=== EXERCISE PROMPT ===
Copy the lines below as they are; omit the images they contain.

Saved data entries:
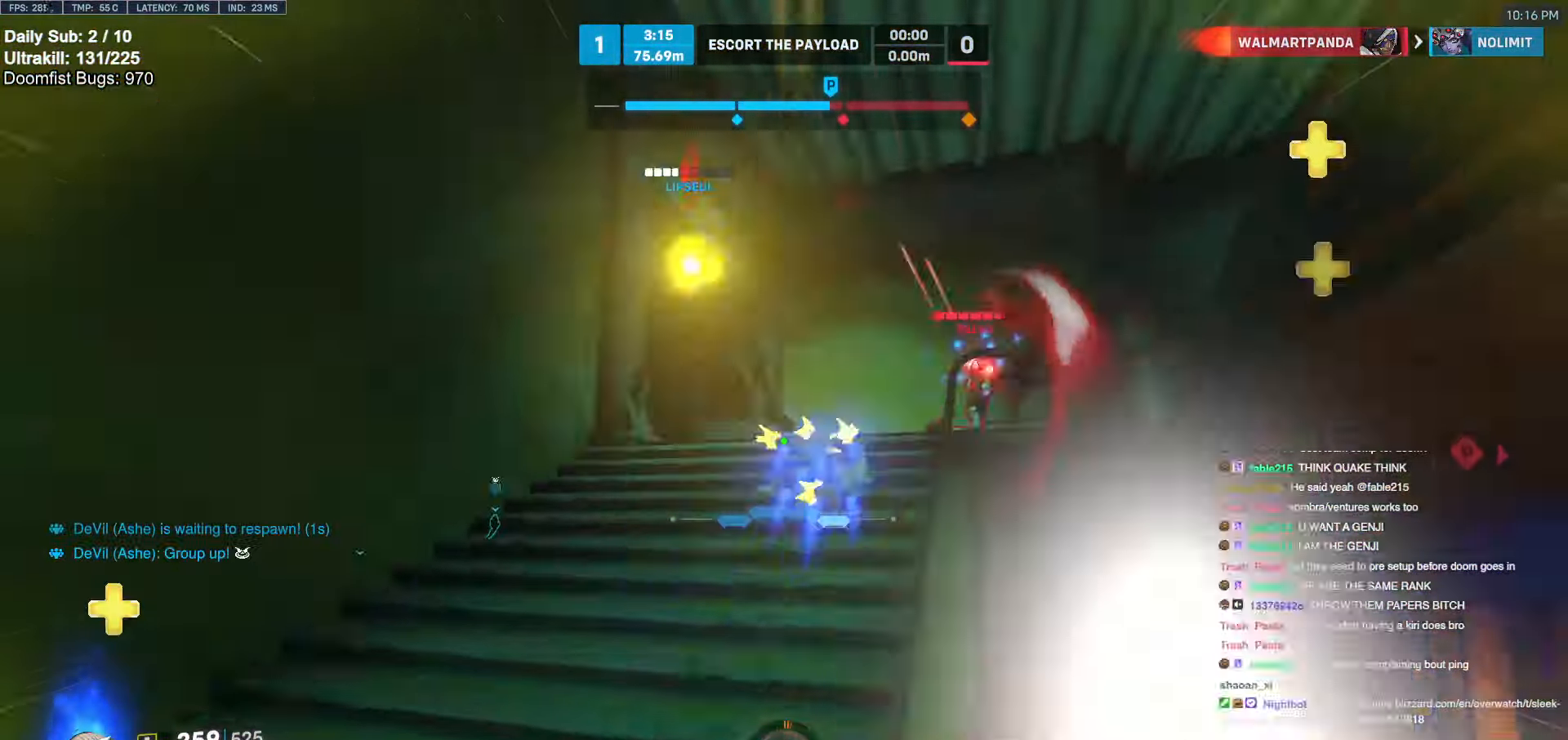
{"keys": ["s"], "mouse": [], "events": [[17, "e", "up"], [150, "a", "down"], [200, "w", "up"], [300, "s", "down"], [433, "a", "up"]]}
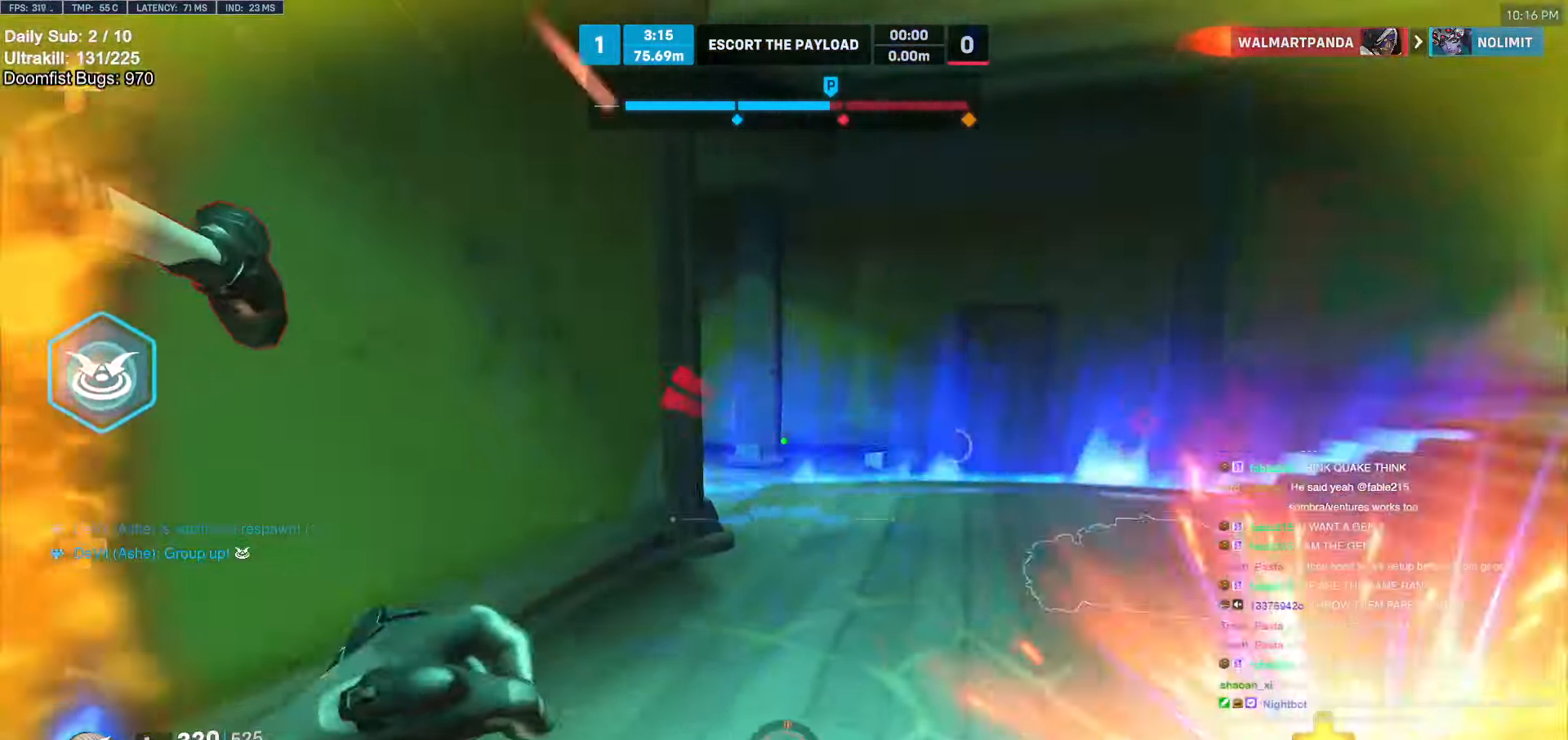
{"keys": ["d", "s"], "mouse": []}
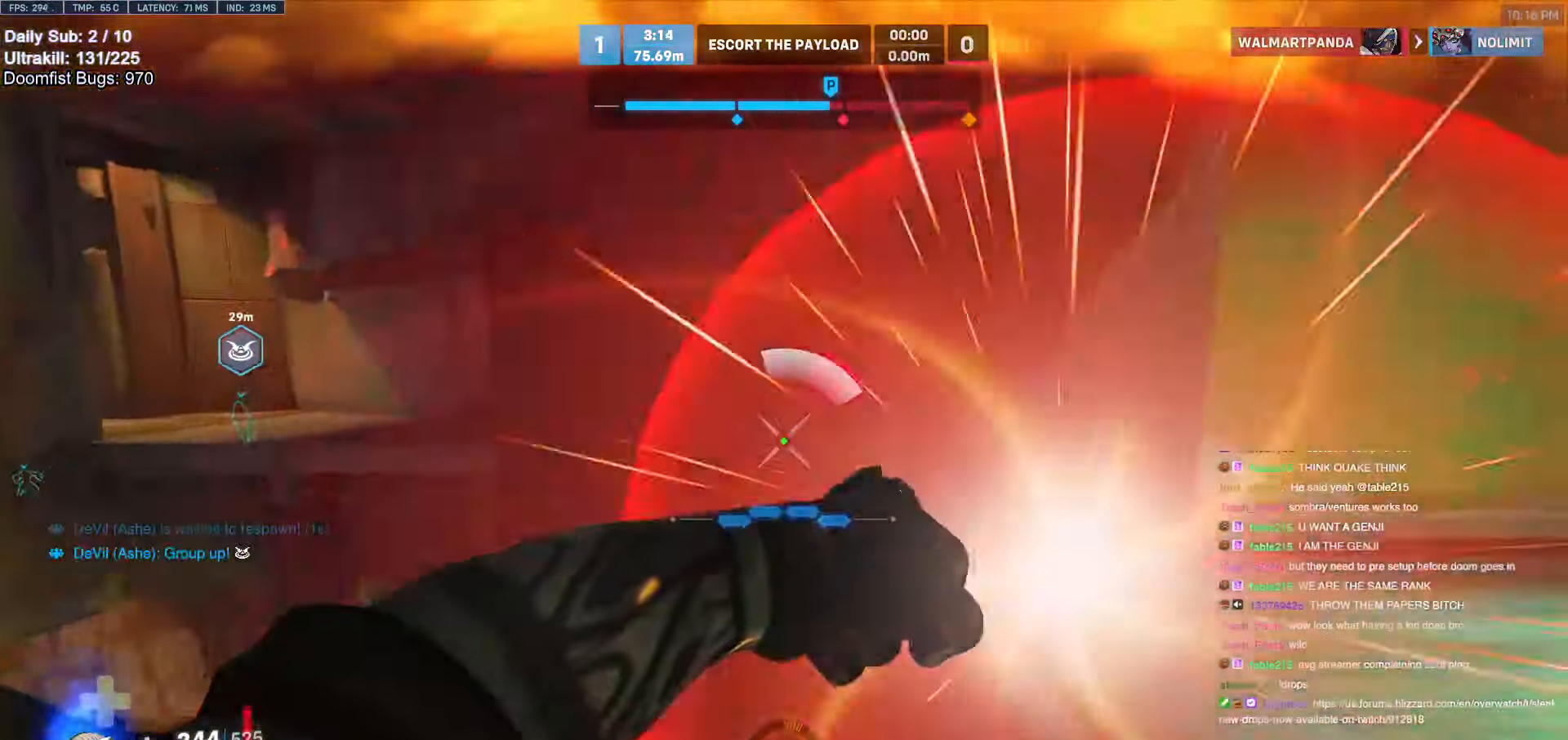
{"keys": ["a", "s"], "mouse": [], "events": [[100, "s", "up"], [300, "a", "down"], [317, "d", "up"], [417, "s", "down"]]}
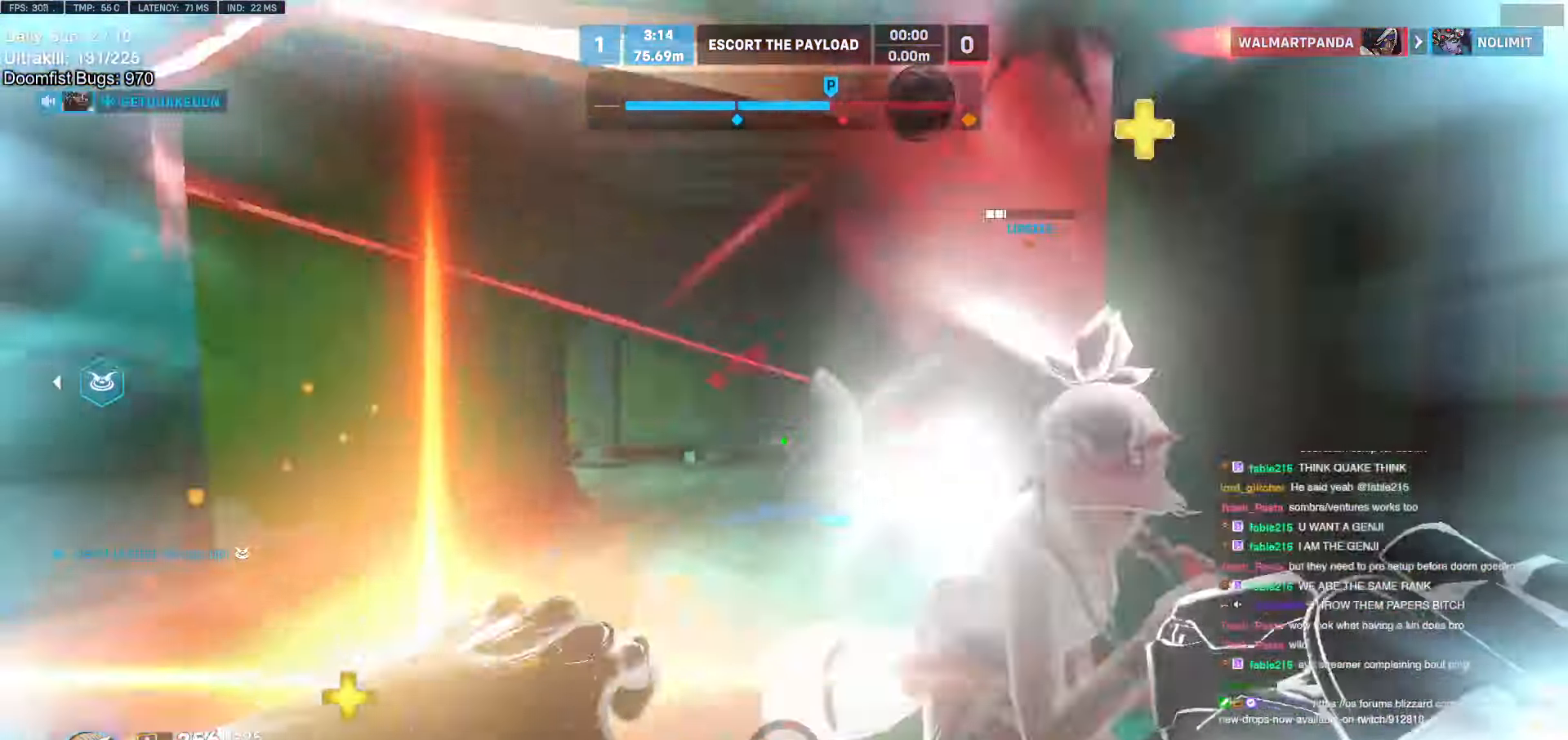
{"keys": ["d", "w"], "mouse": [], "events": [[17, "a", "up"], [117, "d", "down"], [167, "s", "up"], [250, "a", "down"], [250, "d", "up"], [300, "a", "up"], [300, "d", "down"], [300, "w", "down"], [400, "d", "up"], [400, "mouse_left", "down"], [483, "d", "down"], [483, "mouse_left", "up"]]}
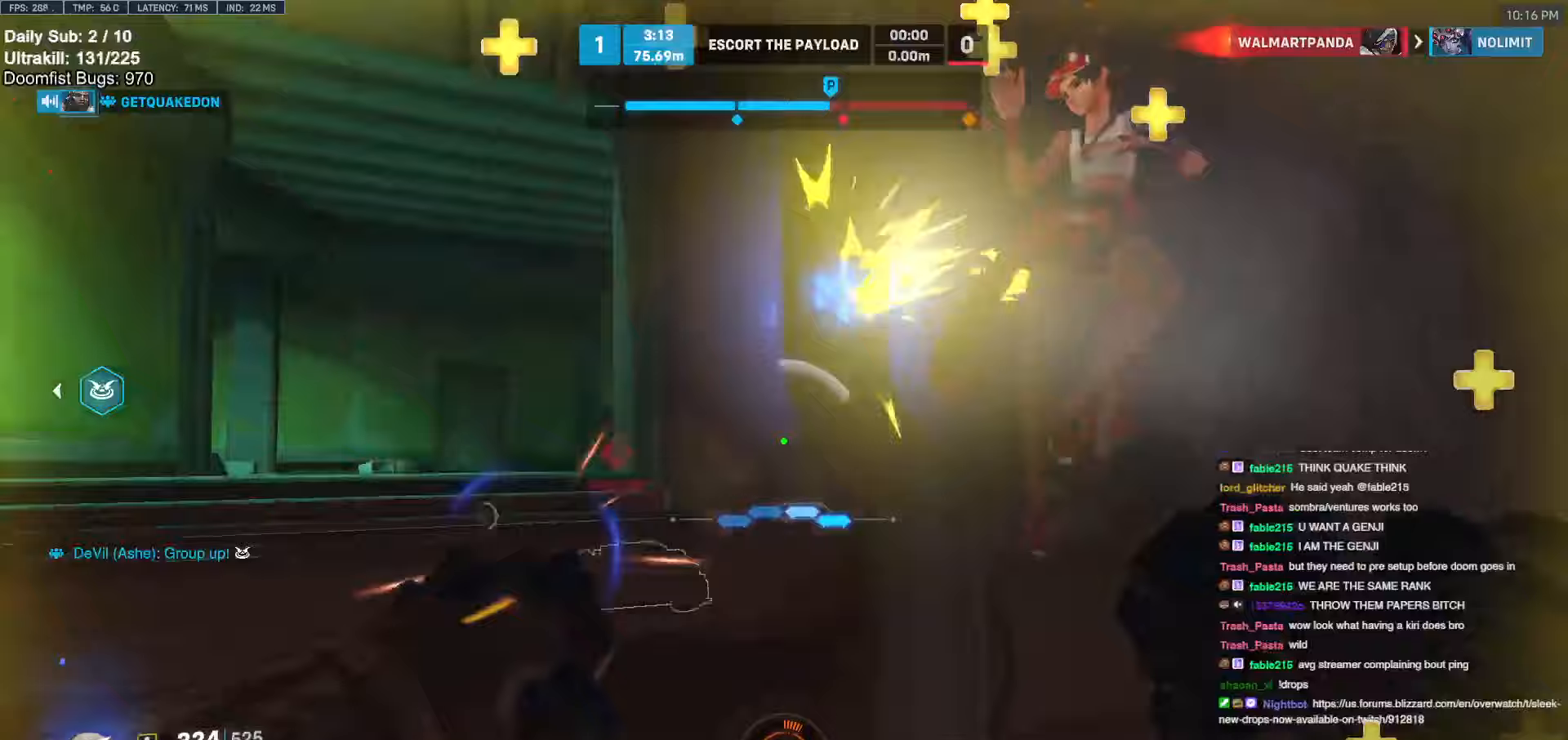
{"keys": ["d", "s"], "mouse": [], "events": [[33, "w", "up"], [167, "s", "down"]]}
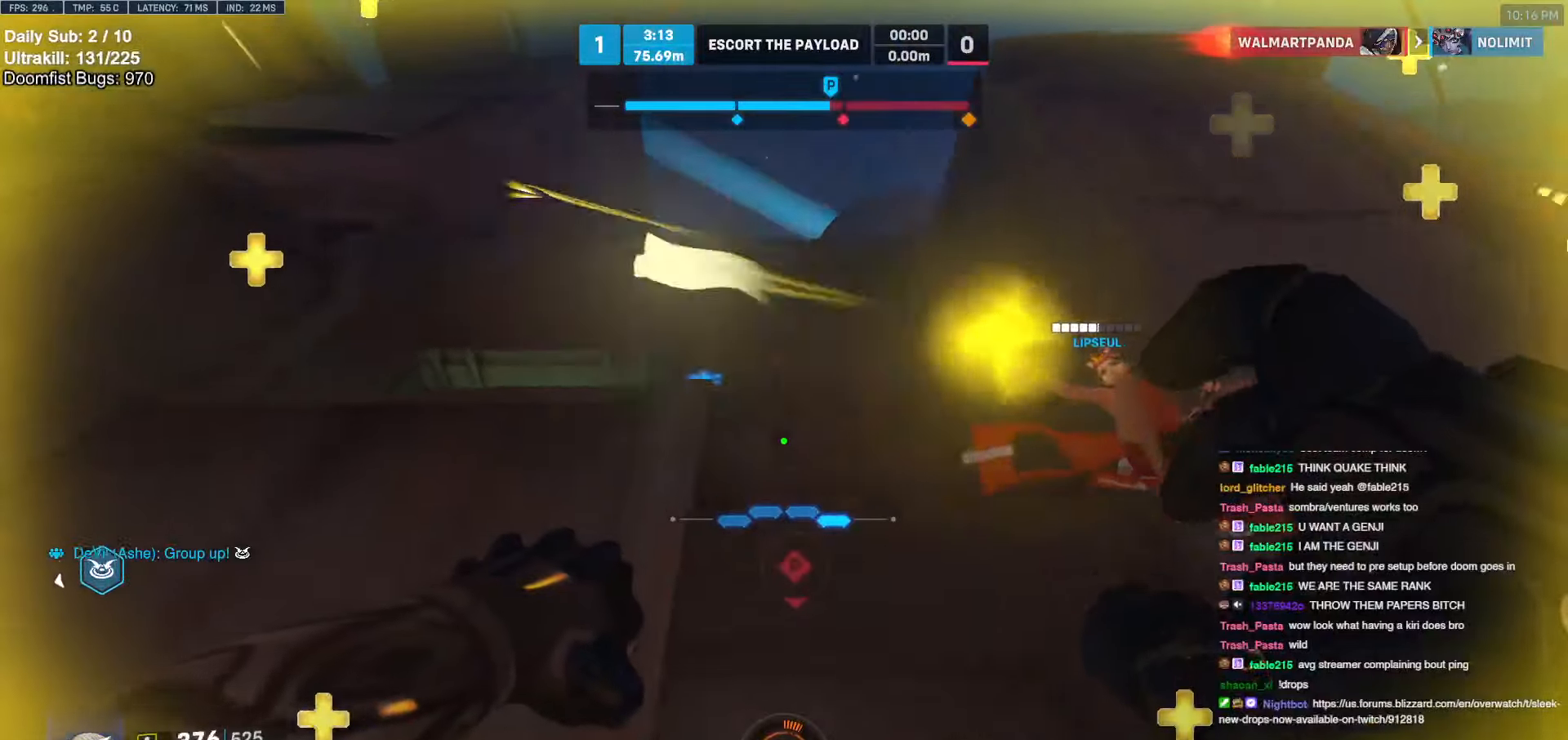
{"keys": ["d", "s"], "mouse": [], "events": [[100, "d", "up"], [183, "d", "down"]]}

=== WRITTEN SOLUTION ===
{"keys": ["s"], "mouse": [], "events": [[17, "e", "up"], [150, "a", "down"], [200, "w", "up"], [300, "s", "down"], [433, "a", "up"]]}
{"keys": ["d", "s"], "mouse": []}
{"keys": ["a", "s"], "mouse": [], "events": [[100, "s", "up"], [300, "a", "down"], [317, "d", "up"], [417, "s", "down"]]}
{"keys": ["d", "w"], "mouse": [], "events": [[17, "a", "up"], [117, "d", "down"], [167, "s", "up"], [250, "a", "down"], [250, "d", "up"], [300, "a", "up"], [300, "d", "down"], [300, "w", "down"], [400, "d", "up"], [400, "mouse_left", "down"], [483, "d", "down"], [483, "mouse_left", "up"]]}
{"keys": ["d", "s"], "mouse": [], "events": [[33, "w", "up"], [167, "s", "down"]]}
{"keys": ["d", "s"], "mouse": [], "events": [[100, "d", "up"], [183, "d", "down"]]}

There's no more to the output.